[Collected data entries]

+++

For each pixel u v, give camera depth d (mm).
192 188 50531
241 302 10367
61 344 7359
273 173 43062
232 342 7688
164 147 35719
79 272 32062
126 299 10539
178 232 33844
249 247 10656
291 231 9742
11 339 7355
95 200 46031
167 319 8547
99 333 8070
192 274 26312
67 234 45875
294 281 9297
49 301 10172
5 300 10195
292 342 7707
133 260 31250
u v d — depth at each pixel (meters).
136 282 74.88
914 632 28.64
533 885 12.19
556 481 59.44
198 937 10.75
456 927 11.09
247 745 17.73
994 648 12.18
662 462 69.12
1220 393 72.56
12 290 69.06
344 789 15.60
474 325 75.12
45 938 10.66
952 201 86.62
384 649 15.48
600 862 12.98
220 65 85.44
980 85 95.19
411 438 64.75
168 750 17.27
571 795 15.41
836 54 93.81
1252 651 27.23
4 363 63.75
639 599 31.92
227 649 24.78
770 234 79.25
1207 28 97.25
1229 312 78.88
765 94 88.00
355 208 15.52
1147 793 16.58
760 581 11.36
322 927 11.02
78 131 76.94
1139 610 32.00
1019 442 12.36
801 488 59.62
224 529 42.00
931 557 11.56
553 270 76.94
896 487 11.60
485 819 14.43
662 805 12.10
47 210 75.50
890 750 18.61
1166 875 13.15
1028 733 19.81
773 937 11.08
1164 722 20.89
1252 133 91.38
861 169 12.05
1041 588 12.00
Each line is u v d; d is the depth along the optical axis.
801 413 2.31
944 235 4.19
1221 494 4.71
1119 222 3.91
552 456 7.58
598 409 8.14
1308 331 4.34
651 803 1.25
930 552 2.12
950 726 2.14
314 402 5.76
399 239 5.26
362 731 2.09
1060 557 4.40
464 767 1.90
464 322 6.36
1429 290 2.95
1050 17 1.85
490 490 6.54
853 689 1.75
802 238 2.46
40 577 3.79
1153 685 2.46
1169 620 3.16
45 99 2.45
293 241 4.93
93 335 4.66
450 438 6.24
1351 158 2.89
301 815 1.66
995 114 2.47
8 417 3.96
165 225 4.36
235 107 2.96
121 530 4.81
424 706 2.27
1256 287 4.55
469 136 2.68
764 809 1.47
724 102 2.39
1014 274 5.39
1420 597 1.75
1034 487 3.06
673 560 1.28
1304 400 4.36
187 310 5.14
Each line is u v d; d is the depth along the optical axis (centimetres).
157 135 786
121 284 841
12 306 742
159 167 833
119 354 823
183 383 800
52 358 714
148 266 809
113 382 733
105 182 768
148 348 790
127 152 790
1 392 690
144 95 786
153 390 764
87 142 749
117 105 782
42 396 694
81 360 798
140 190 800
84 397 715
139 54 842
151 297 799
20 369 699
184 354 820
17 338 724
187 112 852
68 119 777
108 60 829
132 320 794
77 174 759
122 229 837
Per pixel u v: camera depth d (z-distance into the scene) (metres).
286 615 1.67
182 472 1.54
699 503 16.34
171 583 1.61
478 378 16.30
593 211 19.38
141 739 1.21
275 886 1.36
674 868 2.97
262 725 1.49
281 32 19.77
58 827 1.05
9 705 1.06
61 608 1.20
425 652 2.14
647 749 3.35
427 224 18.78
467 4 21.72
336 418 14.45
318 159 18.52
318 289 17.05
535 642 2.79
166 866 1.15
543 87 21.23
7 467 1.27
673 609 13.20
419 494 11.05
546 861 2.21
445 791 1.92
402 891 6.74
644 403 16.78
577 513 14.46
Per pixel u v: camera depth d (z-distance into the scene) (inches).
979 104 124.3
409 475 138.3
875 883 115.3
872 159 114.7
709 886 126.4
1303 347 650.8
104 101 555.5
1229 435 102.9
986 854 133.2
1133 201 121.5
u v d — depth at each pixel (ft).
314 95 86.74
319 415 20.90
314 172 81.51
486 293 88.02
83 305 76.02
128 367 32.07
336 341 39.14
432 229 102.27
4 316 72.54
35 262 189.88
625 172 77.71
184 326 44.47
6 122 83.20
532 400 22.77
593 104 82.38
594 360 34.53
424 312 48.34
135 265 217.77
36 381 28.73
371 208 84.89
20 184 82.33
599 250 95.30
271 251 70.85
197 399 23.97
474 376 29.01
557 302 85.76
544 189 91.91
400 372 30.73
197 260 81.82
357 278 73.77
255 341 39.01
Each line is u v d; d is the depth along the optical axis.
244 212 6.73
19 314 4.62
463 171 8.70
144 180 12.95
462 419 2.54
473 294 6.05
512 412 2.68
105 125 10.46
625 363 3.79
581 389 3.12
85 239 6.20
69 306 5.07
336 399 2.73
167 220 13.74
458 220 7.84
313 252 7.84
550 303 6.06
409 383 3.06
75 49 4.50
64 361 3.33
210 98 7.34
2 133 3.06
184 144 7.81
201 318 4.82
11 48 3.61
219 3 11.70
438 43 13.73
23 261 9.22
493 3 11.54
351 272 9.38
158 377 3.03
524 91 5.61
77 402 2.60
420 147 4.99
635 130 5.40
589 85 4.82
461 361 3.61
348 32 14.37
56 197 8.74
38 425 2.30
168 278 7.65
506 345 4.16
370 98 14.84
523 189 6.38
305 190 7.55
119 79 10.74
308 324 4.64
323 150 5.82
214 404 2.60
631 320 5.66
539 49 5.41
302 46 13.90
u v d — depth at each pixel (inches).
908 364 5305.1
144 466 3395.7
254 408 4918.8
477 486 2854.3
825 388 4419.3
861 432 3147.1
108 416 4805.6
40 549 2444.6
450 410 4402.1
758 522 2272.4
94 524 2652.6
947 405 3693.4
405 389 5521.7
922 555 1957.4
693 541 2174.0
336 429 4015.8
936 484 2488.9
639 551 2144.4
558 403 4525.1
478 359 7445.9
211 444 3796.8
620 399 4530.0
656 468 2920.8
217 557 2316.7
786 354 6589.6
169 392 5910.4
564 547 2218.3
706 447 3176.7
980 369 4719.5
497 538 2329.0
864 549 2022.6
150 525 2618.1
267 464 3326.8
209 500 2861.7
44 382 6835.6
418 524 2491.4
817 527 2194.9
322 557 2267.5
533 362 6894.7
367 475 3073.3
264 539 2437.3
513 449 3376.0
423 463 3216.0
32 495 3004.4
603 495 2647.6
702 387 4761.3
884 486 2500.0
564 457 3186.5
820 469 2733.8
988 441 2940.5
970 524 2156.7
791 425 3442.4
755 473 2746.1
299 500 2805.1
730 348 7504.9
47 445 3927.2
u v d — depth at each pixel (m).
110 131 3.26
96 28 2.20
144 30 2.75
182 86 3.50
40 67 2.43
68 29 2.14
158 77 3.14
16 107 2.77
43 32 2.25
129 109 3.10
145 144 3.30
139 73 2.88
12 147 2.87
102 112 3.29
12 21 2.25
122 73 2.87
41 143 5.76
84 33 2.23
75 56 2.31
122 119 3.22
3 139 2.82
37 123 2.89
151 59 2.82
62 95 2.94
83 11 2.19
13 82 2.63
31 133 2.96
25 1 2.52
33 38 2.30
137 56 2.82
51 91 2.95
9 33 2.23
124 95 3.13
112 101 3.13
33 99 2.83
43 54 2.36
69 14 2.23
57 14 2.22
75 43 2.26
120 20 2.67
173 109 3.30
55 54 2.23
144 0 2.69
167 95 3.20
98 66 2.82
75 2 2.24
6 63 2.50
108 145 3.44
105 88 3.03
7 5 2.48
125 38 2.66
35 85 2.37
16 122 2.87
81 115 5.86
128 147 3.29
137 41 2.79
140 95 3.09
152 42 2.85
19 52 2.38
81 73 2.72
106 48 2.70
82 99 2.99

+++

Each line of the data that holds "pixel" should be reported.

For each pixel u v, give camera depth d (mm).
u v d — depth at each pixel (meters).
Per pixel u v: camera depth d (z-distance into the scene) (metres).
Per pixel u v: camera depth d (z-distance into the scene) (inches).
u v d — depth at each pixel (ft).
u v d — depth at each pixel (inches).
u v d — depth at each pixel (m).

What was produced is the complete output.